■ **TASK DESCRIPTION**
Write every line below out again, exactly as given, but leave out the pictures.
(PROVIDED ENTRIES)
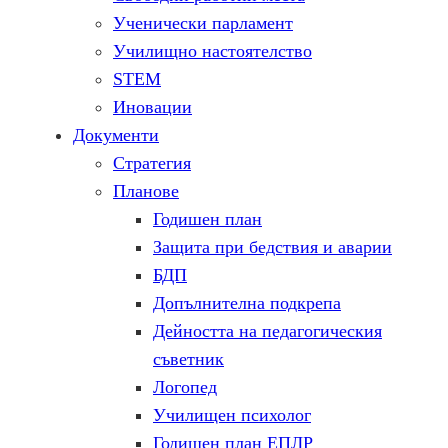
Ученически парламент
Училищно настоятелство
STEM
Иновации
Документи
Стратегия
Планове
Годишен план
Защита при бедствия и аварии
БДП
Допълнителна подкрепа
Дейността на педагогическия
съветник
Логопед
Училищен психолог
Годишен план ЕПЛР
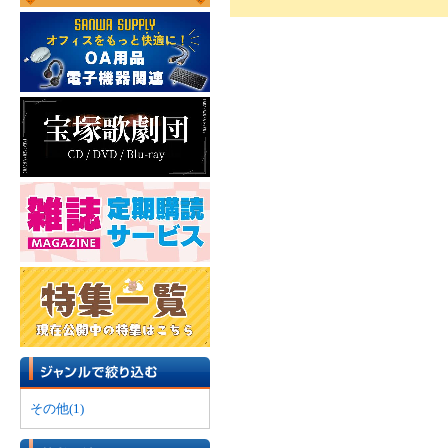
その他(1)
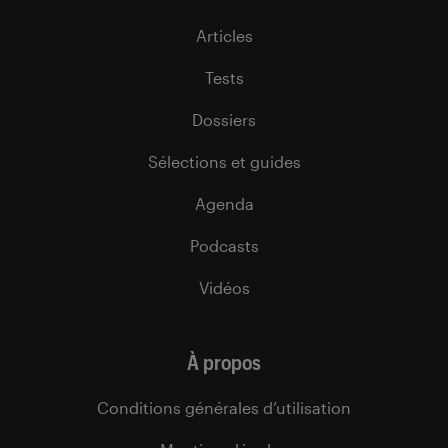
Articles
Tests
Dossiers
Sélections et guides
Agenda
Podcasts
Vidéos
À propos
Conditions générales d’utilisation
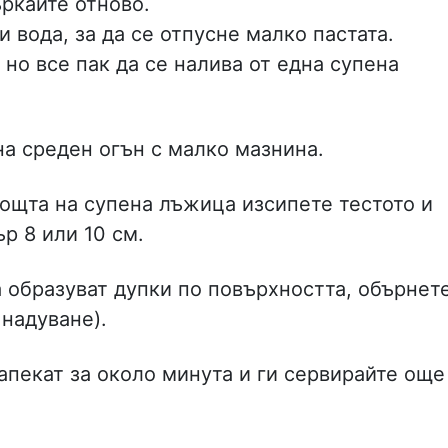
ркайте отново.
вода, за да се отпусне малко пастата.
 но все пак да се налива от една супена
на среден огън с малко мазнина.
мощта на супена лъжица изсипете тестото и
р 8 или 10 см.
 образуват дупки по повърхността, обърнет
 надуване).
апекат за около минута и ги сервирайте още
(End PROVIDED ENTRIES)
■ **WRITTEN ANSWER**
Ученически парламент
Училищно настоятелство
STEM
Иновации
Документи
Стратегия
Планове
Годишен план
Защита при бедствия и аварии
БДП
Допълнителна подкрепа
Дейността на педагогическия
съветник
Логопед
Училищен психолог
Годишен план ЕПЛР
その他(1)
Articles
Tests
Dossiers
Sélections et guides
Agenda
Podcasts
Vidéos
À propos
Conditions générales d’utilisation
ркайте отново.
вода, за да се отпусне малко пастата.
 но все пак да се налива от една супена
на среден огън с малко мазнина.
мощта на супена лъжица изсипете тестото и
р 8 или 10 см.
 образуват дупки по повърхността, обърнет
 надуване).
апекат за около минута и ги сервирайте още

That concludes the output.